Alternative Paths of Convergence Toward U.S. Market and Legal Regulations: Cross Listings vs. Merging with U.S. Bidders
Date of this version
Cross-listing; Cross-border mergers; Bonding; Contractual and functional convergence; Sarbanes-Oxley Act
Non-U.S. firms have two options to converge toward U.S. capital market and legal regulations - to cross-list in the U.S. or to agree to be acquired by a U.S. bidder. We show that companies that have lower growth opportunities, are more capital intensive, and seek bonding benefits through compliance with U.S. exchange (rather than OTC market) requirements are more likely to be acquired, and that firms from civil law countries tend to cross-list. We document that the adoption of Sarbanes-Oxley Act of 2002 (SOX) led to an increase in the propensity to be acquired for firms from civil law countries, and to a greater rate of cross-listings for capital intensive firms from common law countries and for firms from countries with strong protection of investor rights. We also show that Market-to-Book values of non-U.S. firms following cross-listing in the U.S. tend to be lower when these firms were expected to be acquired.
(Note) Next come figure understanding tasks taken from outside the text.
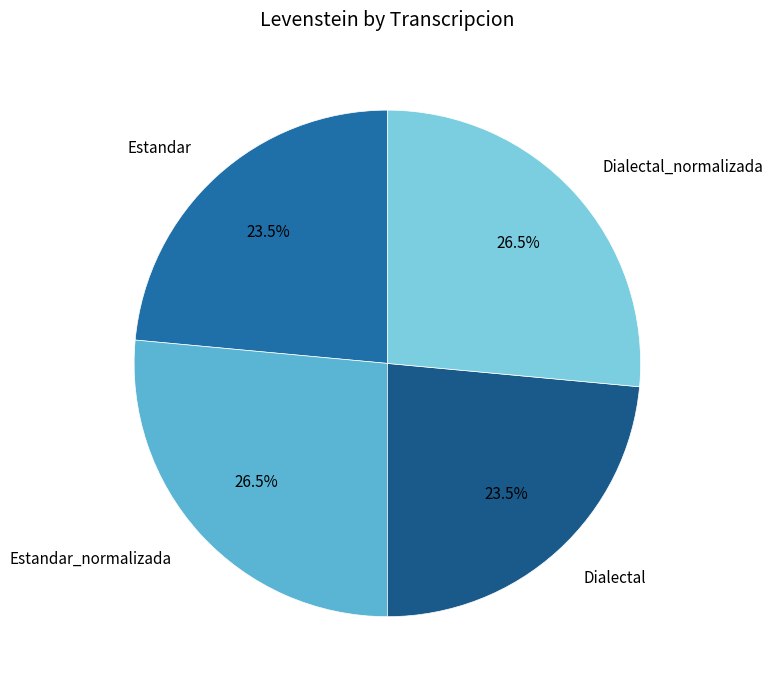

Count the number of slices in the pie.

4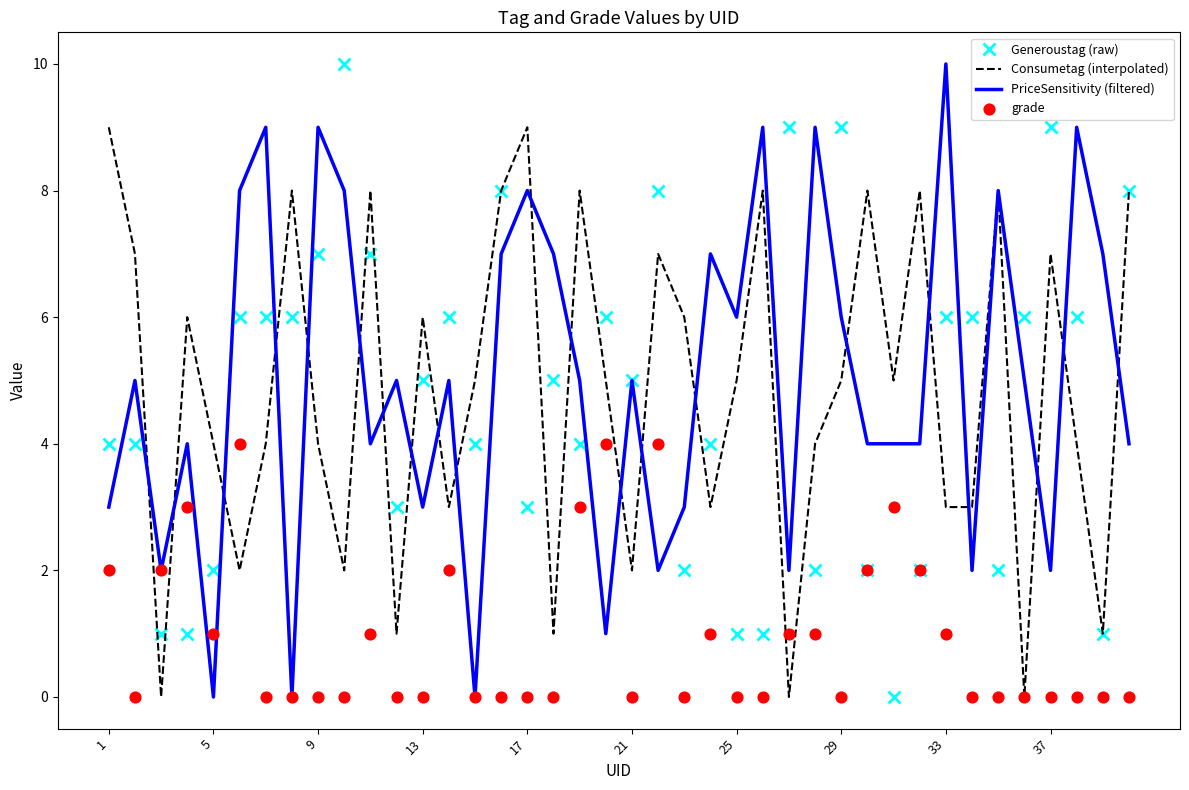

Which series contains the lowest Y value?

Generoustag (raw)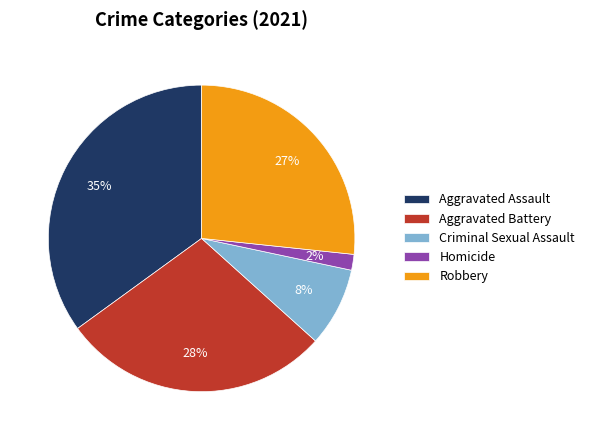

Which has a higher value, Homicide or Robbery?

Robbery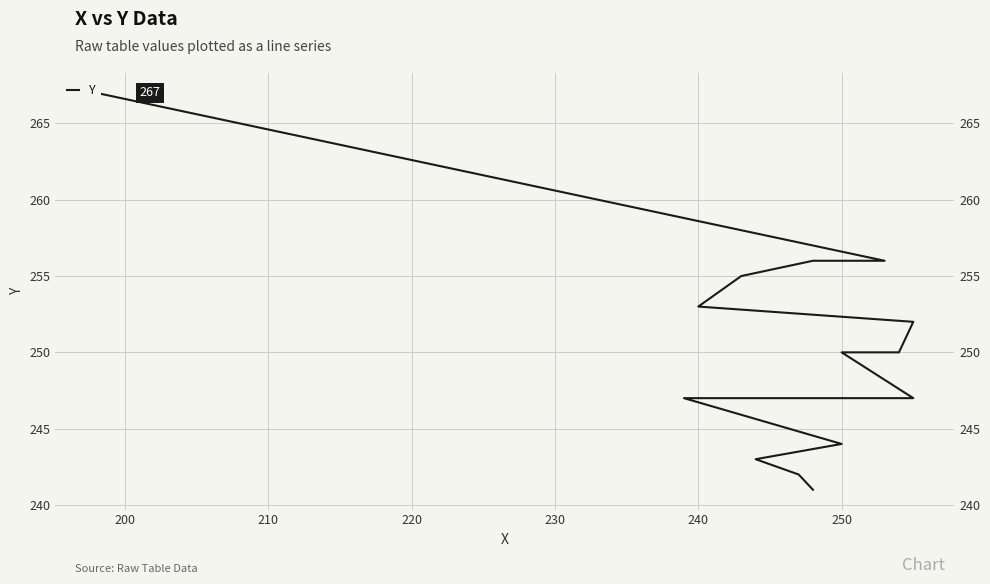

How many lines are shown in the chart?

1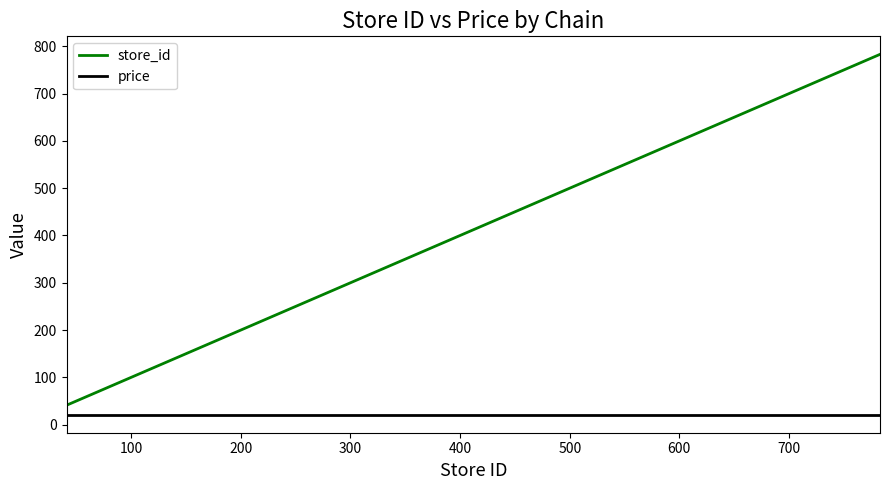

Which series has the largest range (max minus min)?

store_id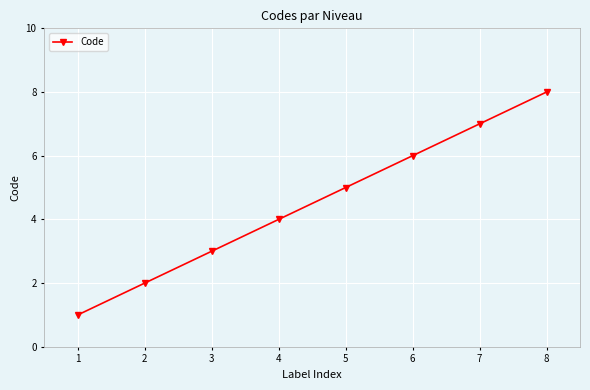

The value at 4 is 4. True or false?

True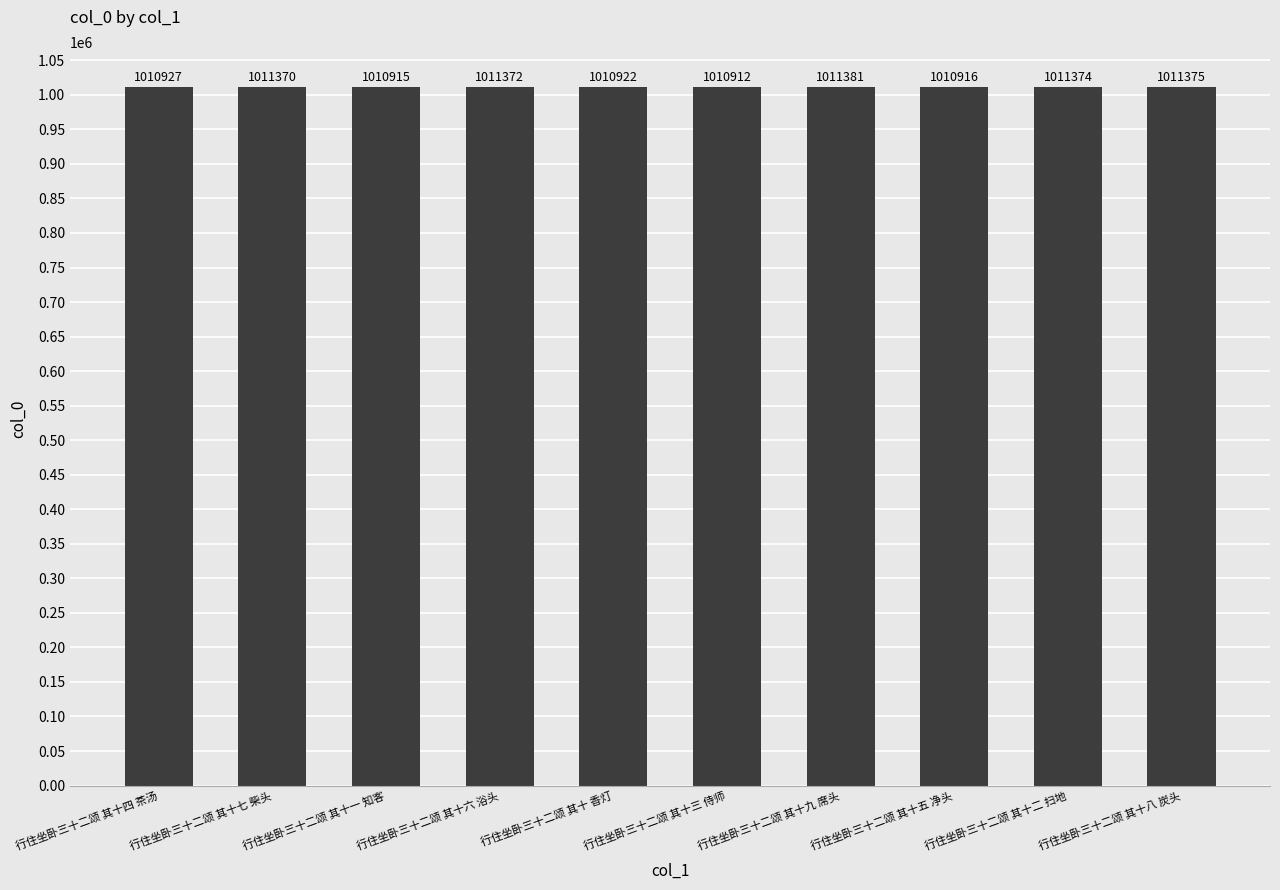

Between 行住坐卧三十二颂 其十三 侍师 and 行住坐卧三十二颂 其十 香灯, which is larger?

行住坐卧三十二颂 其十 香灯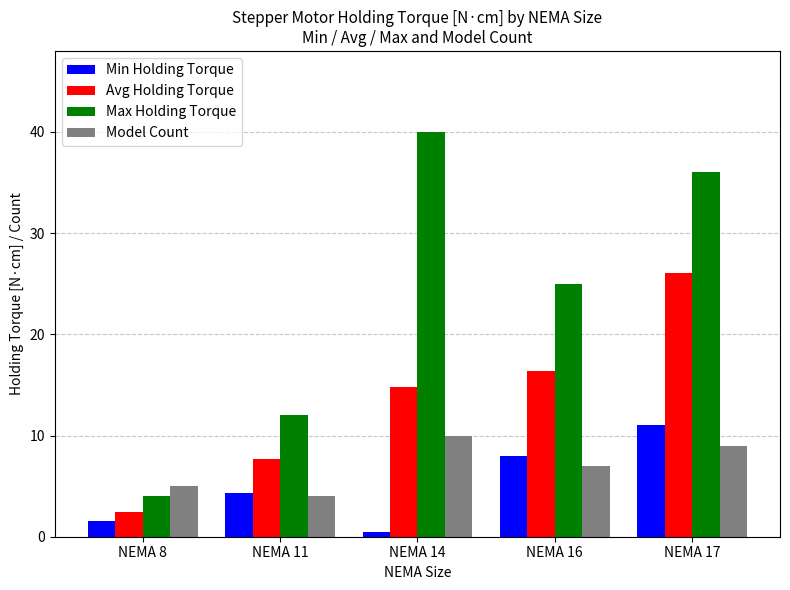

At which label does Max Holding Torque reach its minimum?

NEMA 8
Similarly, both non-U.S. targets and U.S. bidders experience lower abnormal returns in acquisitions involving targets expected to cross-list. Our results imply the existence of optimal convergence choices of non-U.S. firms. In addition, the adoption of SOX appears to have changed some determinants of these choices due to shift in benefits and costs of compliance with U.S. regulations.